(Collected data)
>>>>

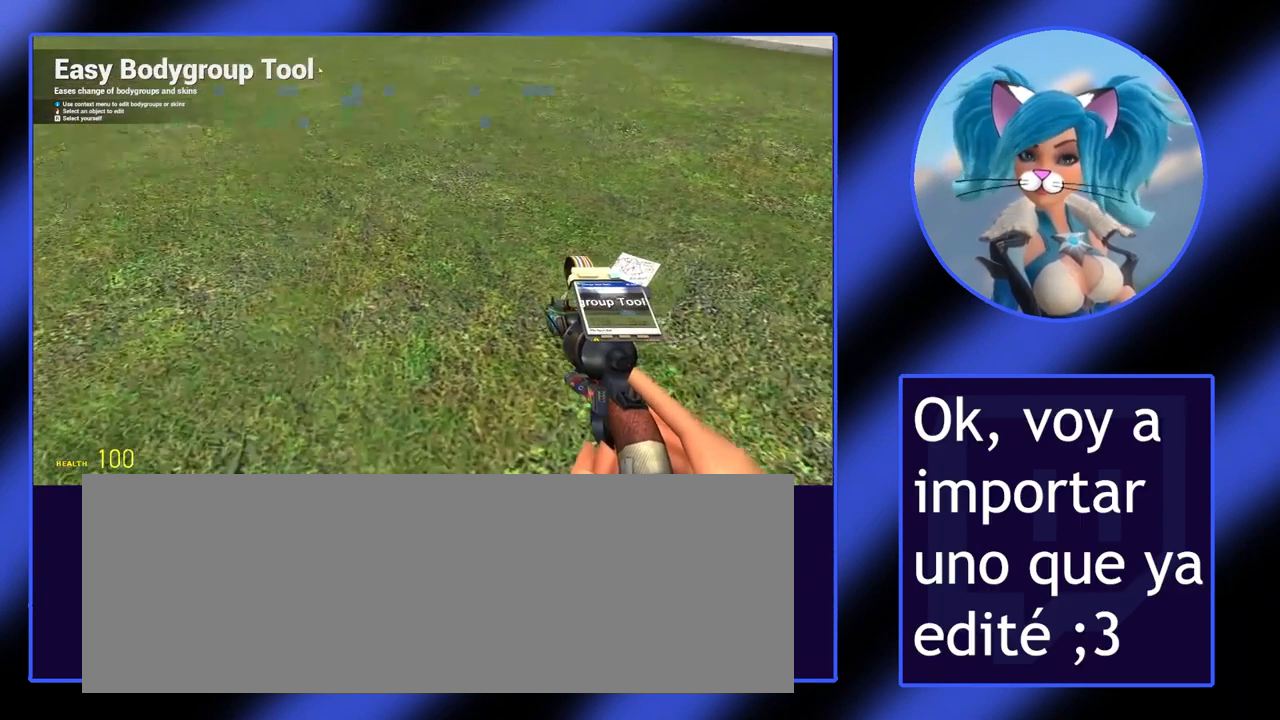
{"keys": ["q"], "mouse": [], "events": [[33, "q", "down"]]}
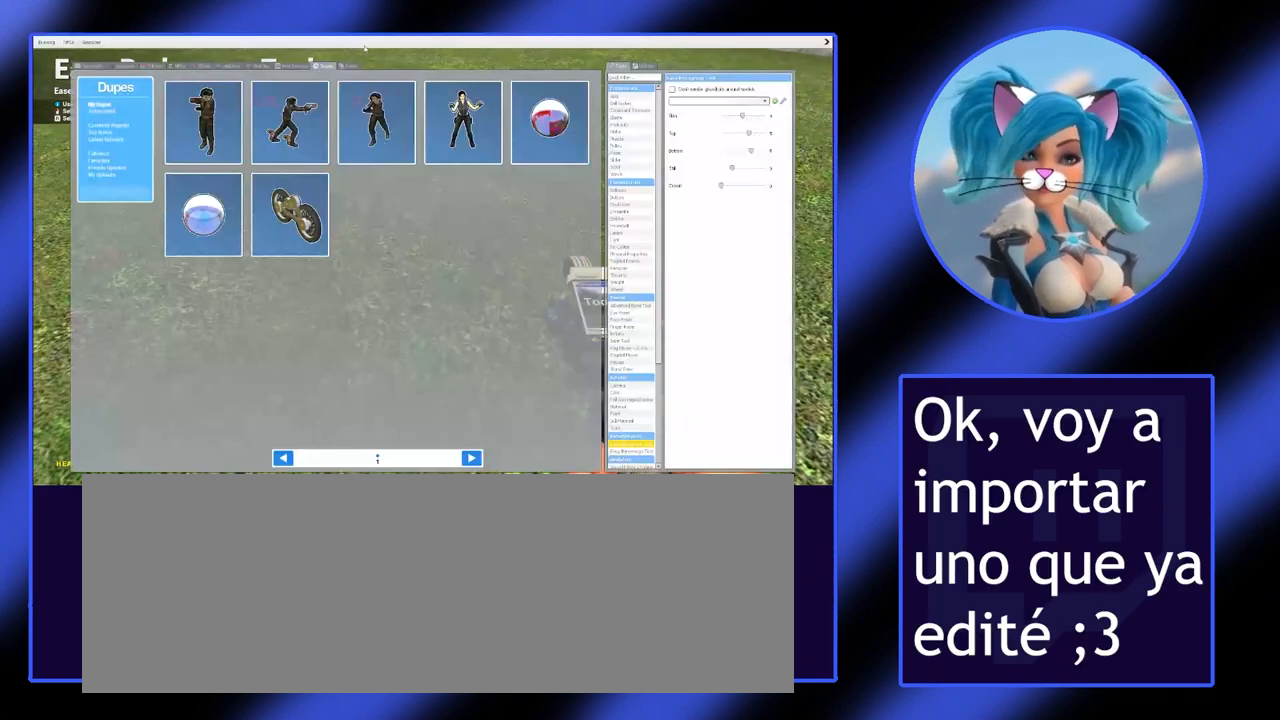
{"keys": ["q"], "mouse": [], "events": []}
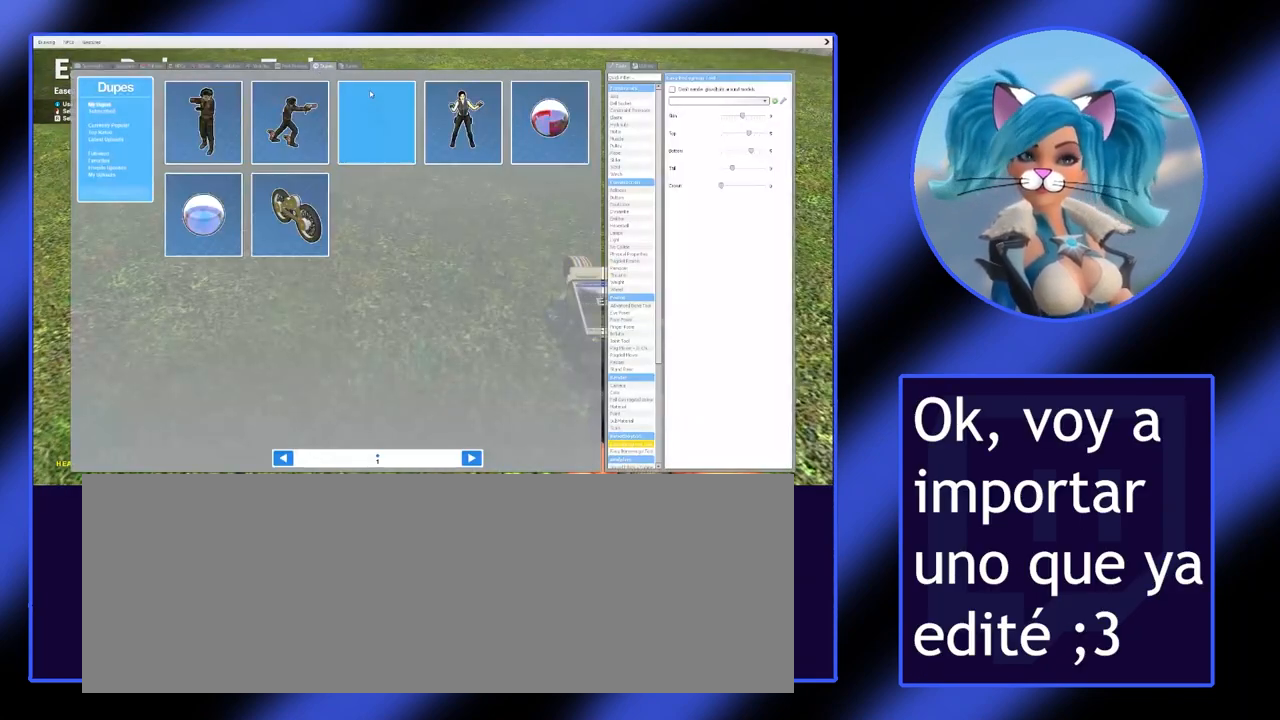
{"keys": ["q"], "mouse": ["left"], "events": [[433, "mouse_left", "down"]]}
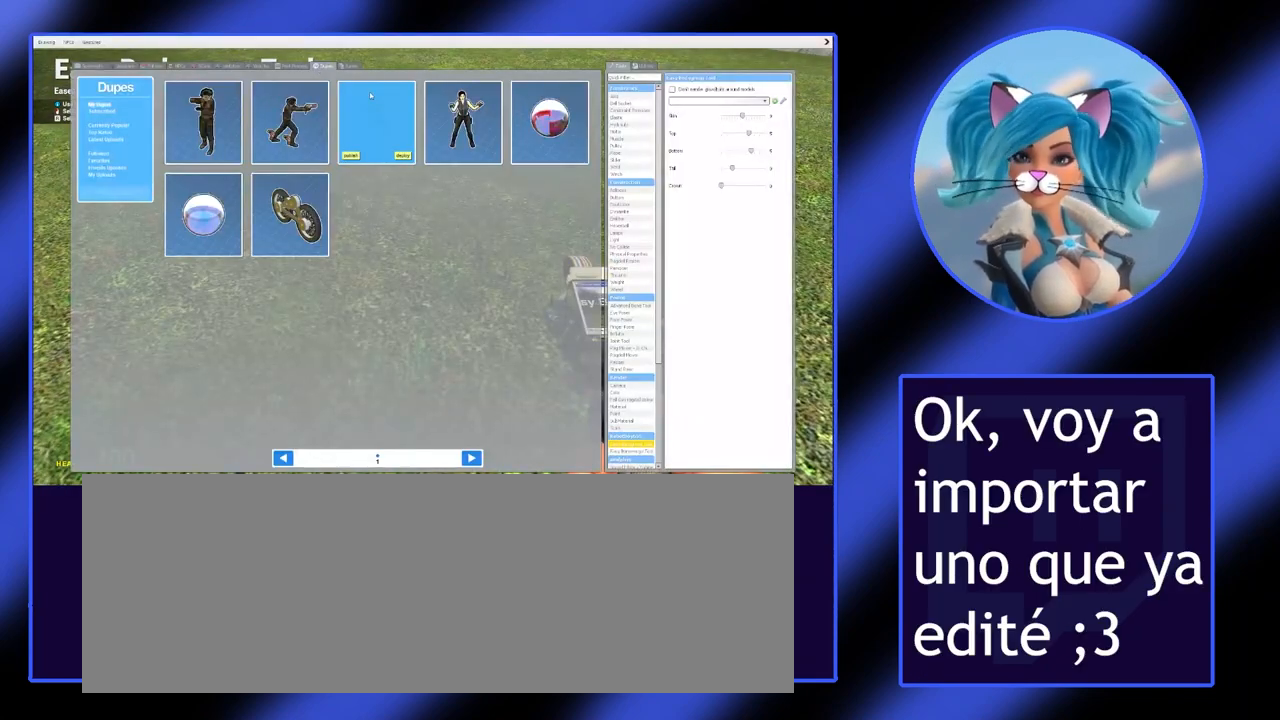
{"keys": ["q"], "mouse": [], "events": [[33, "mouse_left", "up"]]}
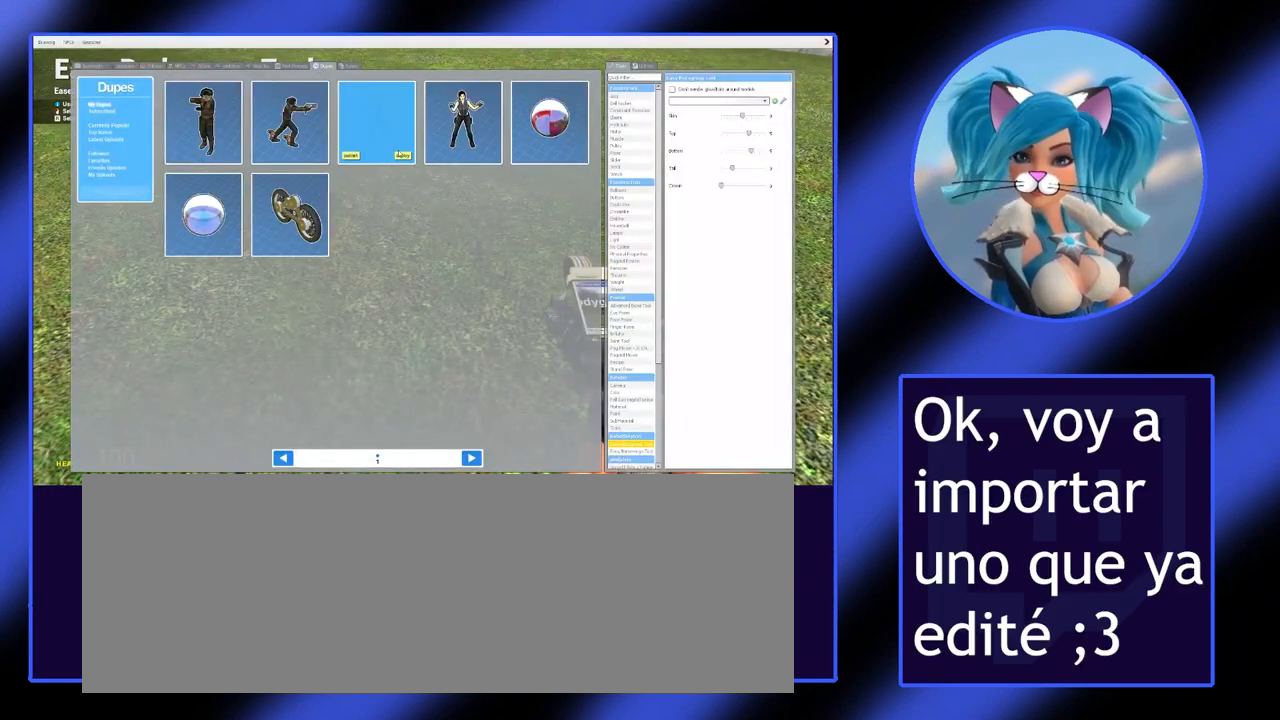
{"keys": [], "mouse": [], "events": [[333, "mouse_left", "down"], [467, "mouse_left", "up"], [500, "q", "up"]]}
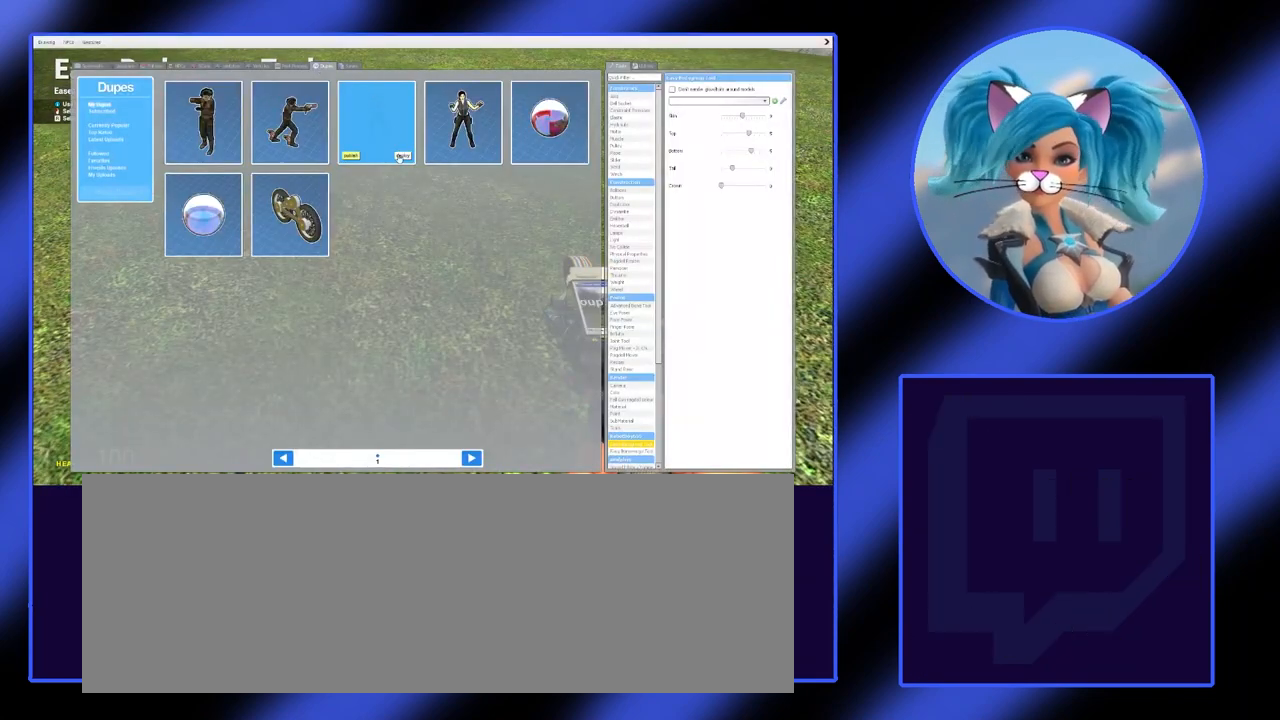
{"keys": [], "mouse": [], "events": []}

<<<<

• Task brief:
Where a line of the data holds "down", show that line.

• Response to this exercise:
{"keys": ["q"], "mouse": [], "events": [[33, "q", "down"]]}
{"keys": ["q"], "mouse": ["left"], "events": [[433, "mouse_left", "down"]]}
{"keys": [], "mouse": [], "events": [[333, "mouse_left", "down"], [467, "mouse_left", "up"], [500, "q", "up"]]}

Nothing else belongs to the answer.